◆ **SOURCE MATERIAL**
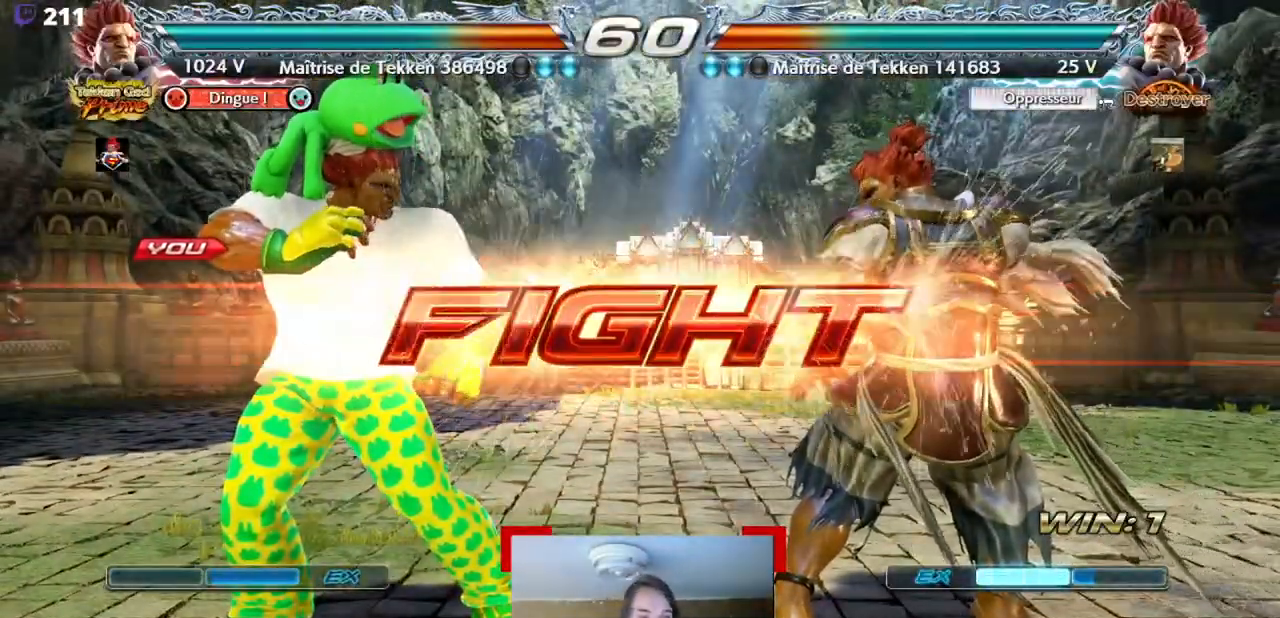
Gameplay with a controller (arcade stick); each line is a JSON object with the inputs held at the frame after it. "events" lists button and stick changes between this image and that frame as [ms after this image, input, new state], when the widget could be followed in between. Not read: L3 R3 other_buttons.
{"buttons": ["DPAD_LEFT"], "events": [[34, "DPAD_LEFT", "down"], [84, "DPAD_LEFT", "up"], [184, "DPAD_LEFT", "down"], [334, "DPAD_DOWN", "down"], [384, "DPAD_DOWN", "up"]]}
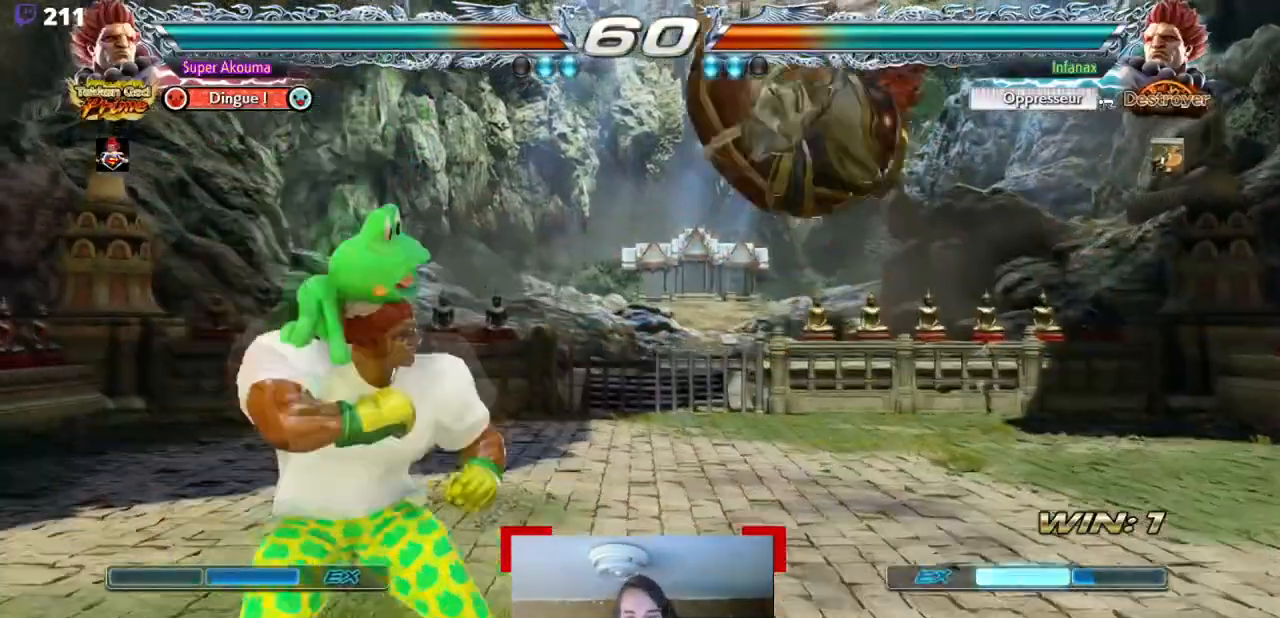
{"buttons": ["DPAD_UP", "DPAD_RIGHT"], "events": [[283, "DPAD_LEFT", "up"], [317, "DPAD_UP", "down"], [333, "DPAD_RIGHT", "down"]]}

◆ **WORK INSTRUCTION**
Report every line above that has the string "down" in it.

◆ **RESULT**
{"buttons": ["DPAD_LEFT"], "events": [[34, "DPAD_LEFT", "down"], [84, "DPAD_LEFT", "up"], [184, "DPAD_LEFT", "down"], [334, "DPAD_DOWN", "down"], [384, "DPAD_DOWN", "up"]]}
{"buttons": ["DPAD_UP", "DPAD_RIGHT"], "events": [[283, "DPAD_LEFT", "up"], [317, "DPAD_UP", "down"], [333, "DPAD_RIGHT", "down"]]}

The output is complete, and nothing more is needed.